ABSTRACT

Capital structure policy has a strategic role to create corporate value. The policy is intended to select and determine the best composition of the use of funding for the company’s operational and investment activities. This study aims to analyze the company’s capital structure policy through an analysis of determinants of capital structure and the moderating effect of firm size on the relationship of capital structure and its determinant factors. This research was conducted at manufacturing companies in Indonesia that are listed on the IDX. Based on the purposive sampling approach 884 units of analysis were obtained from 68 manufacturing companies in Indonesia. The research variables used consisted of liquidity, profitability, institutional ownership, tangibility, and efficiency as independent variables, company size as moderation variables, and capital structure as the dependent variable.
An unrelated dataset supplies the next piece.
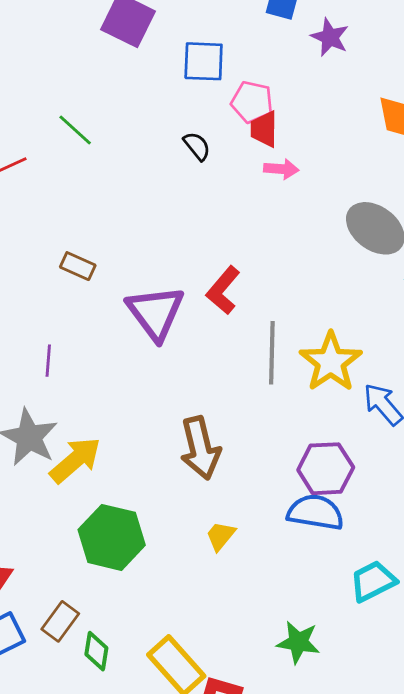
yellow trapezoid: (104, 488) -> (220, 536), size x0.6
The research method uses panel data regression. Chow test and Hausman tests were conducted to test the panel data model that will be used. Based on the random effect model, the results of changes in capital structure can be explained by changes in liquidity, profitability, institutional ownership, tangibility, and efficiency which are moderated by company size. Research findings indicate a stronger Pecking Order pattern in manufacturing companies. The use of Pecking Order patterns in manufacturing companies is intended to maintain financial flexibility in anticipation of debt restrictions by creditors when investing in technology. To improve capital structure policy, manufacturing companies in Indonesia not only focus on liquidity performance, profitability, institutional ownership, tangibility, and efficiency but must also consider the size of the company when making capital structure policies.